Many Aldcliffe residents turned up to the meeting to express concern about two seperate applications; one for up to 12 new properties on land off Aldcliffe Hall Lane, and one for up to six in a field off Aldcliffe Hall Drive.
Coun Roger Sherlock said: “We’re going to have one after another of these applications coming in. The sooner we get the five year plan sorted out the better, so we can distance ourselves from applications like these.”
But Paul Tunstall, from JWPC Development Projects, said: “Please consider the needs of future residents, not just those of existing ones.”
Councillors rejected the proposals for the 12 new homes, but plans for six in a field off Aldcliffe Hall Drive were granted.
Ward councillor Dave Brookes said: “I think officers have underestimated the landscape value of this piece of land.”
Coun Paul Woodruff described the government’s idea of localism as “meaningless”, arguing that the planning committee had little choice but to approve plans.
Coun Woodruff said: “We don’t need greenfield developments, brownfield sites should be used first.

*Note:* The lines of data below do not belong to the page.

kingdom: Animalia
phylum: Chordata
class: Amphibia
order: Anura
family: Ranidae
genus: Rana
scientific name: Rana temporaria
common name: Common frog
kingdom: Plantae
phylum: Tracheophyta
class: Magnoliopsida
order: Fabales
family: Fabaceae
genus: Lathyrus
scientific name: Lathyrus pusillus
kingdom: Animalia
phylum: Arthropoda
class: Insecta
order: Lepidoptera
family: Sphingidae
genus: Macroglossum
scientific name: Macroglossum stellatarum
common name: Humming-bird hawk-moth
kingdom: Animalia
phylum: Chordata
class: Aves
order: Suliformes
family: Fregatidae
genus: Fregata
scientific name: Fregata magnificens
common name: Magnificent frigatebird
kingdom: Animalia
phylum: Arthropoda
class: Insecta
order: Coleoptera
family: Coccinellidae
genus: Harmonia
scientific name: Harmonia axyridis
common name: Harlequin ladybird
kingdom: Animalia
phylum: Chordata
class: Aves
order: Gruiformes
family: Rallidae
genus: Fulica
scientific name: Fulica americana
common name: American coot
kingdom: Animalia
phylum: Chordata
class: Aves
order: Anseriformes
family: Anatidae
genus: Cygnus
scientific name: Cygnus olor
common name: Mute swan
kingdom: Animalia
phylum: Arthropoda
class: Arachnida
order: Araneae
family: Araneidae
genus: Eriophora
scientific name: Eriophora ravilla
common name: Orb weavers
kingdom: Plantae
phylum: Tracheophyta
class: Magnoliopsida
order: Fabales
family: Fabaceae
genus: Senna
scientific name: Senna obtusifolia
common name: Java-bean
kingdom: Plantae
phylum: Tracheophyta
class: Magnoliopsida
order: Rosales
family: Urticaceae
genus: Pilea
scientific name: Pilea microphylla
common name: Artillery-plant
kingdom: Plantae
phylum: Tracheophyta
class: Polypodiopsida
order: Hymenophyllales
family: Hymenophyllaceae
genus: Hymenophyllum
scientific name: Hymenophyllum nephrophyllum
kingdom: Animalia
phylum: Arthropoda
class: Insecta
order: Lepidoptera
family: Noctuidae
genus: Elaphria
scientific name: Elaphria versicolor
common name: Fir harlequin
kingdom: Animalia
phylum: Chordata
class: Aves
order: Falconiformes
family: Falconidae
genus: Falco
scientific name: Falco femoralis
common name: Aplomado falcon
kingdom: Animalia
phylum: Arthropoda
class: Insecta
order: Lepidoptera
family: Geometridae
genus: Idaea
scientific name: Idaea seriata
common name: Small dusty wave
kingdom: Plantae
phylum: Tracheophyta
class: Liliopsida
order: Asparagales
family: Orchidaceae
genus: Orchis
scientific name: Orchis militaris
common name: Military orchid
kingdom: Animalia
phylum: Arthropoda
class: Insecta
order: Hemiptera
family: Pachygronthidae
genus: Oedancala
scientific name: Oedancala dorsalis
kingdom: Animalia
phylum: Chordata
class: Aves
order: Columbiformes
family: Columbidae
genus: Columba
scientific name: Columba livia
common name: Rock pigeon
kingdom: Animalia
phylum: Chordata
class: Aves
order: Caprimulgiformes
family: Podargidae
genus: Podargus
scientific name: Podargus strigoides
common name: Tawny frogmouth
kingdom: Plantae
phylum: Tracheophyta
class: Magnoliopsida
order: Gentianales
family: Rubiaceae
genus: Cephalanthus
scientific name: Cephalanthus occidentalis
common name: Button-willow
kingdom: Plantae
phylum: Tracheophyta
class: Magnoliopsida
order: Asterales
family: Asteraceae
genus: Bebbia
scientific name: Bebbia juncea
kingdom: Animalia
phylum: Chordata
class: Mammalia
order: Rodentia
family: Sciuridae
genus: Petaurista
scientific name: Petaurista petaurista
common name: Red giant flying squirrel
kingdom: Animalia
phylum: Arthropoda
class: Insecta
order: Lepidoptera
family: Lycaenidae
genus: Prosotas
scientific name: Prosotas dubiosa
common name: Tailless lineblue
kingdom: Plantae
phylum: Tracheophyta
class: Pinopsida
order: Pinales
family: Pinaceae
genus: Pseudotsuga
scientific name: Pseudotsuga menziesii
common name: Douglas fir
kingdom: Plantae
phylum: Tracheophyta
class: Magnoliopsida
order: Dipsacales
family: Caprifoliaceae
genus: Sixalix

“But developers now are looking for anywhere that has potential to dig up a green field and put housing on it, and if we don’t agree, we’re in deep trouble. Quality of life and emotions don’t come in to the planning system. The finances of the council are so stretched that it would be difficult to refuse this because of threat of appeal Localism has not come to the forefront and it’s meaningless.”
Plans for six new homes at Carnforth Brow in Carnforth were given the green light, as were proposals for 16 one bed affordable flats on land off Brindle Close in Scale Hall.
In Arkholme, plans for 14 new homes were approved for the conservation area in Kirkby Lonsdale Road.
A £50,000 community donation, in lieu of one affordable home, will be paid to the village to create a community store run by volunteers, after Arkholme’s only shop closed down. In Caton, plans to build up to 30 properties at the former SJ Bargh site in Hornby Road were rejected due to the “loss of employment land”.
Officers and councillors agreed that it would be more appropriate to see the site continue as some form of rural business, rather than housing, at this time.